> Task instructions
Update the text of every record below by changing "Read More" to "Continue Reading" wherever it occurs, keeping everything else the same. Give only the text, without the pictures.

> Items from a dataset
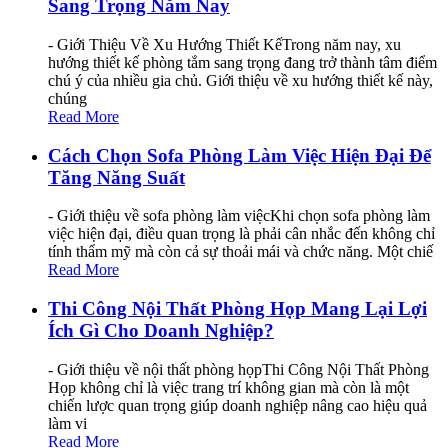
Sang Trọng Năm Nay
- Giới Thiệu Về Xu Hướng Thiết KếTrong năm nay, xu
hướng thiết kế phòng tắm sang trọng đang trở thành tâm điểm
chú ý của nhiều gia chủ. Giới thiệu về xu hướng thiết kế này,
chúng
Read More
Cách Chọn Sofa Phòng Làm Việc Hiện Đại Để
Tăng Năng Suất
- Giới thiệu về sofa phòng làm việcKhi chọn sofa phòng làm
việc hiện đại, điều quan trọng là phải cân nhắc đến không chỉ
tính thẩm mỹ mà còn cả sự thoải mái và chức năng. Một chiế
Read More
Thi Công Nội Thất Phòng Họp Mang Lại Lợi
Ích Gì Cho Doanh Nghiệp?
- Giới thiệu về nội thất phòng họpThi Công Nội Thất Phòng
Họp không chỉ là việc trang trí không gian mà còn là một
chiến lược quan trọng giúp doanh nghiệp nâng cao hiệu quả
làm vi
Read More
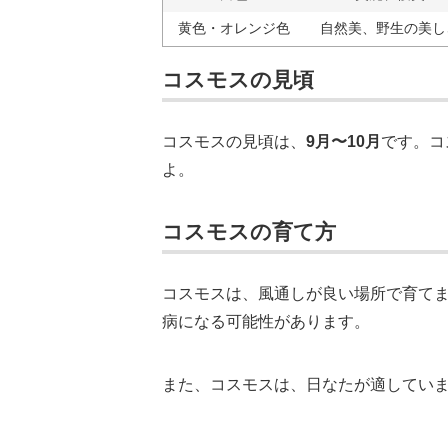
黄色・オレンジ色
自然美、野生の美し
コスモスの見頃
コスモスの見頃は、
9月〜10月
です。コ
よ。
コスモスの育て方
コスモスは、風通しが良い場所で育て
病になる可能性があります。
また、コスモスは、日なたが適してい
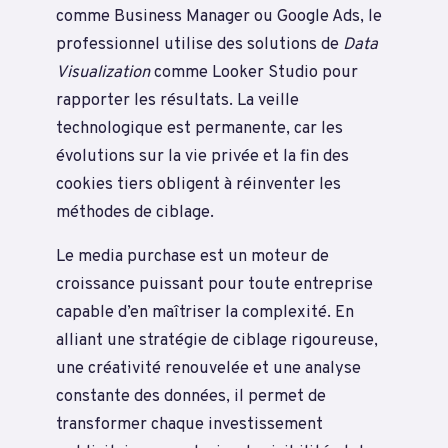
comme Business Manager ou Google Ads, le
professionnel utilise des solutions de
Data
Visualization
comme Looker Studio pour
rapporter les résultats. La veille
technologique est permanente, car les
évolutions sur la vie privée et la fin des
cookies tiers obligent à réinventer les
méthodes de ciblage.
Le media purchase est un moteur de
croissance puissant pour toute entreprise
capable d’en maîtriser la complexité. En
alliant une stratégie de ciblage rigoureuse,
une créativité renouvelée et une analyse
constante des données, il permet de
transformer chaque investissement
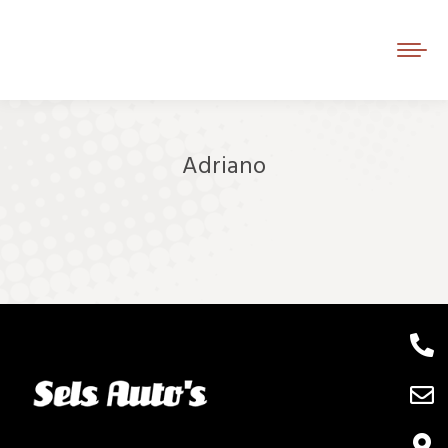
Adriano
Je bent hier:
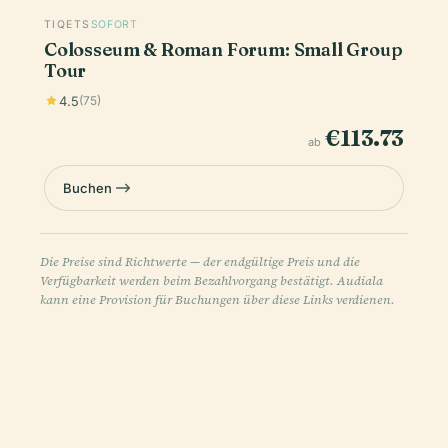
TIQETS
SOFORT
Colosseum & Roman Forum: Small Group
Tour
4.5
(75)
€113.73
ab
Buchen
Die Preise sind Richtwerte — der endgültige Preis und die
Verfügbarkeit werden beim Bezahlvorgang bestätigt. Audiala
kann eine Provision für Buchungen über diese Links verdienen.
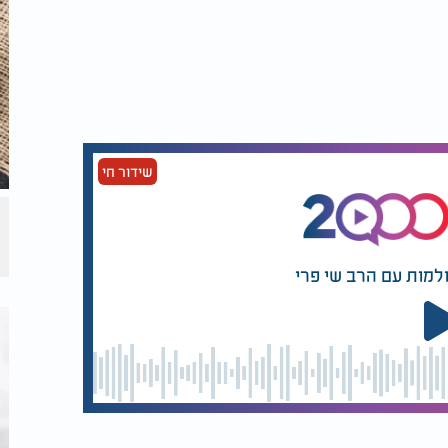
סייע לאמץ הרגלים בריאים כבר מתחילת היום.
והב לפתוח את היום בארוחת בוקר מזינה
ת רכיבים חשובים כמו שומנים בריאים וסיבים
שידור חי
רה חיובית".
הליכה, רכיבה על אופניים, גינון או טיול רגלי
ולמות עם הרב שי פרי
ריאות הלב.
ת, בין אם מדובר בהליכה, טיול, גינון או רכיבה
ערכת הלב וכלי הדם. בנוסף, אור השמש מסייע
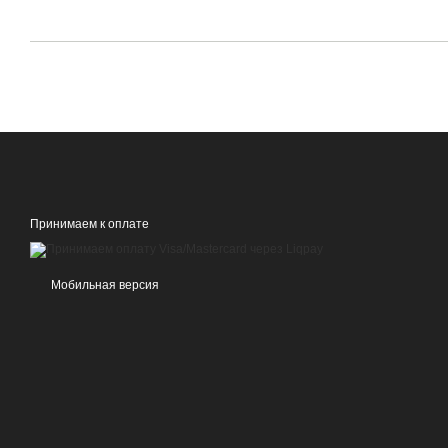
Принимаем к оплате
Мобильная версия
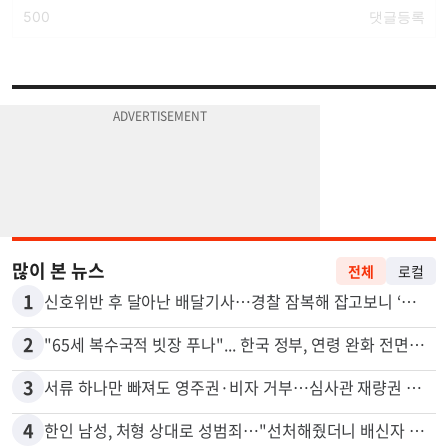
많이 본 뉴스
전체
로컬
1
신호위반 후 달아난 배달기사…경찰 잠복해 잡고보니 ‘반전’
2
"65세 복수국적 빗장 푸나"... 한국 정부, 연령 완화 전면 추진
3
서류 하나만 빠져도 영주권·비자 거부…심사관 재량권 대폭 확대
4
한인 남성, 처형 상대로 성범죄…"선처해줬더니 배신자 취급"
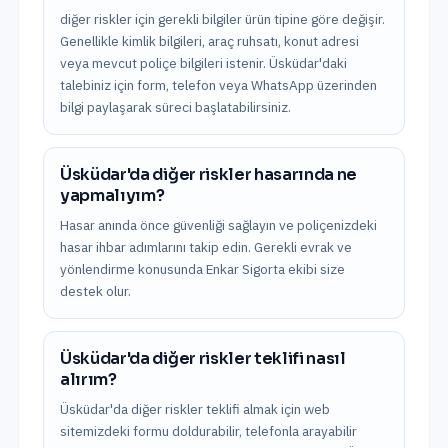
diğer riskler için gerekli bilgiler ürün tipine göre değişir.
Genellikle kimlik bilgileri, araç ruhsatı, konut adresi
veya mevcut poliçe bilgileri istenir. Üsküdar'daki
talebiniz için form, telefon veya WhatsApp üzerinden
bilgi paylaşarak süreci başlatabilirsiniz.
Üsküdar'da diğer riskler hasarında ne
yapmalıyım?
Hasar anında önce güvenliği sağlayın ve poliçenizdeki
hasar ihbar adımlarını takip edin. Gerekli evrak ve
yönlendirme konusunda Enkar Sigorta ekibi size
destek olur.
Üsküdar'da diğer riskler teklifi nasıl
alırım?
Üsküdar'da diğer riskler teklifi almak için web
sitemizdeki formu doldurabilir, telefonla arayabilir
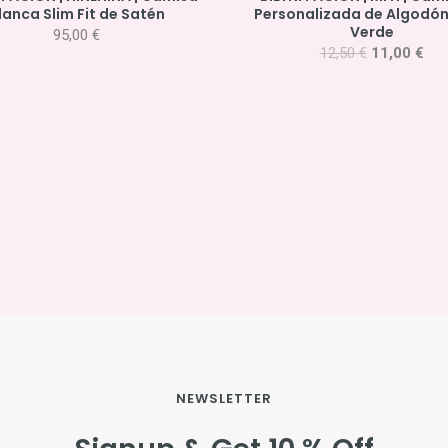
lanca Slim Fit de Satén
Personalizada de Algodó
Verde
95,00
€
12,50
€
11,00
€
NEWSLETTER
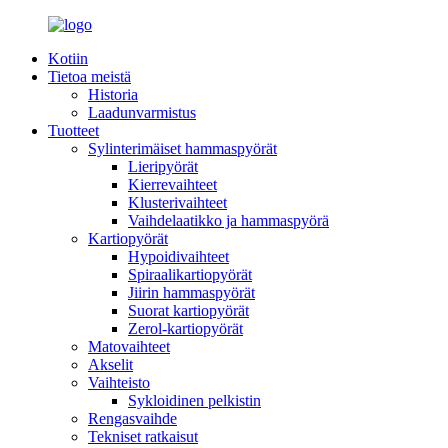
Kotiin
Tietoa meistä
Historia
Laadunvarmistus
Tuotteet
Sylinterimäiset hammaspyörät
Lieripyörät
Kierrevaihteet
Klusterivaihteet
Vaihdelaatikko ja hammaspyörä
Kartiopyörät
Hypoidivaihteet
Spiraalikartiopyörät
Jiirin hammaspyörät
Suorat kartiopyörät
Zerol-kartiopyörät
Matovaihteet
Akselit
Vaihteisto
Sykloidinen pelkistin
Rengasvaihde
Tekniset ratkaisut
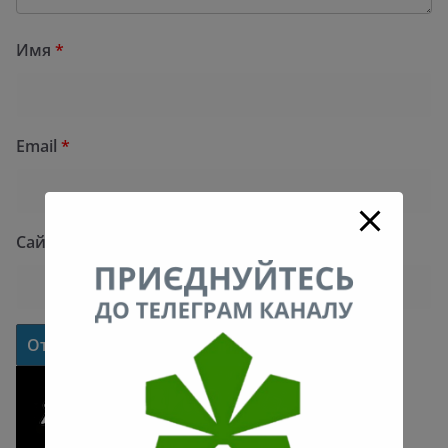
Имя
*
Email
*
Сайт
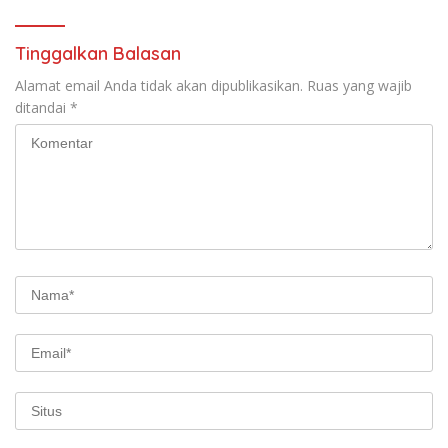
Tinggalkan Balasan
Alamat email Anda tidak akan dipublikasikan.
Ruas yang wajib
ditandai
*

> Response below
Sang Trọng Năm Nay
- Giới Thiệu Về Xu Hướng Thiết KếTrong năm nay, xu
hướng thiết kế phòng tắm sang trọng đang trở thành tâm điểm
chú ý của nhiều gia chủ. Giới thiệu về xu hướng thiết kế này,
chúng
Continue Reading
Cách Chọn Sofa Phòng Làm Việc Hiện Đại Để
Tăng Năng Suất
- Giới thiệu về sofa phòng làm việcKhi chọn sofa phòng làm
việc hiện đại, điều quan trọng là phải cân nhắc đến không chỉ
tính thẩm mỹ mà còn cả sự thoải mái và chức năng. Một chiế
Continue Reading
Thi Công Nội Thất Phòng Họp Mang Lại Lợi
Ích Gì Cho Doanh Nghiệp?
- Giới thiệu về nội thất phòng họpThi Công Nội Thất Phòng
Họp không chỉ là việc trang trí không gian mà còn là một
chiến lược quan trọng giúp doanh nghiệp nâng cao hiệu quả
làm vi
Continue Reading
黄色・オレンジ色
自然美、野生の美し
コスモスの見頃
コスモスの見頃は、
9月〜10月
です。コ
よ。
コスモスの育て方
コスモスは、風通しが良い場所で育て
病になる可能性があります。
また、コスモスは、日なたが適してい
comme Business Manager ou Google Ads, le
professionnel utilise des solutions de
Data
Visualization
comme Looker Studio pour
rapporter les résultats. La veille
technologique est permanente, car les
évolutions sur la vie privée et la fin des
cookies tiers obligent à réinventer les
méthodes de ciblage.
Le media purchase est un moteur de
croissance puissant pour toute entreprise
capable d’en maîtriser la complexité. En
alliant une stratégie de ciblage rigoureuse,
une créativité renouvelée et une analyse
constante des données, il permet de
transformer chaque investissement
Adriano
Je bent hier:
TIQETS
SOFORT
Colosseum & Roman Forum: Small Group
Tour
4.5
(75)
€113.73
ab
Buchen
Die Preise sind Richtwerte — der endgültige Preis und die
Verfügbarkeit werden beim Bezahlvorgang bestätigt. Audiala
kann eine Provision für Buchungen über diese Links verdienen.
סייע לאמץ הרגלים בריאים כבר מתחילת היום.
והב לפתוח את היום בארוחת בוקר מזינה
ת רכיבים חשובים כמו שומנים בריאים וסיבים
שידור חי
רה חיובית".
הליכה, רכיבה על אופניים, גינון או טיול רגלי
ולמות עם הרב שי פרי
ריאות הלב.
ת, בין אם מדובר בהליכה, טיול, גינון או רכיבה
ערכת הלב וכלי הדם. בנוסף, אור השמש מסייע
Принимаем к оплате
Мобильная версия
많이 본 뉴스
전체
로컬
1
신호위반 후 달아난 배달기사…경찰 잠복해 잡고보니 ‘반전’
2
"65세 복수국적 빗장 푸나"... 한국 정부, 연령 완화 전면 추진
3
서류 하나만 빠져도 영주권·비자 거부…심사관 재량권 대폭 확대
4
한인 남성, 처형 상대로 성범죄…"선처해줬더니 배신자 취급"
diğer riskler için gerekli bilgiler ürün tipine göre değişir.
Genellikle kimlik bilgileri, araç ruhsatı, konut adresi
veya mevcut poliçe bilgileri istenir. Üsküdar'daki
talebiniz için form, telefon veya WhatsApp üzerinden
bilgi paylaşarak süreci başlatabilirsiniz.
Üsküdar'da diğer riskler hasarında ne
yapmalıyım?
Hasar anında önce güvenliği sağlayın ve poliçenizdeki
hasar ihbar adımlarını takip edin. Gerekli evrak ve
yönlendirme konusunda Enkar Sigorta ekibi size
destek olur.
Üsküdar'da diğer riskler teklifi nasıl
alırım?
Üsküdar'da diğer riskler teklifi almak için web
sitemizdeki formu doldurabilir, telefonla arayabilir
lanca Slim Fit de Satén
Personalizada de Algodó
Verde
95,00
€
12,50
€
11,00
€
NEWSLETTER
Kotiin
Tietoa meistä
Historia
Laadunvarmistus
Tuotteet
Sylinterimäiset hammaspyörät
Lieripyörät
Kierrevaihteet
Klusterivaihteet
Vaihdelaatikko ja hammaspyörä
Kartiopyörät
Hypoidivaihteet
Spiraalikartiopyörät
Jiirin hammaspyörät
Suorat kartiopyörät
Zerol-kartiopyörät
Matovaihteet
Akselit
Vaihteisto
Sykloidinen pelkistin
Rengasvaihde
Tekniset ratkaisut
Имя
*
Email
*
Сайт
Tinggalkan Balasan
Alamat email Anda tidak akan dipublikasikan.
Ruas yang wajib
ditandai
*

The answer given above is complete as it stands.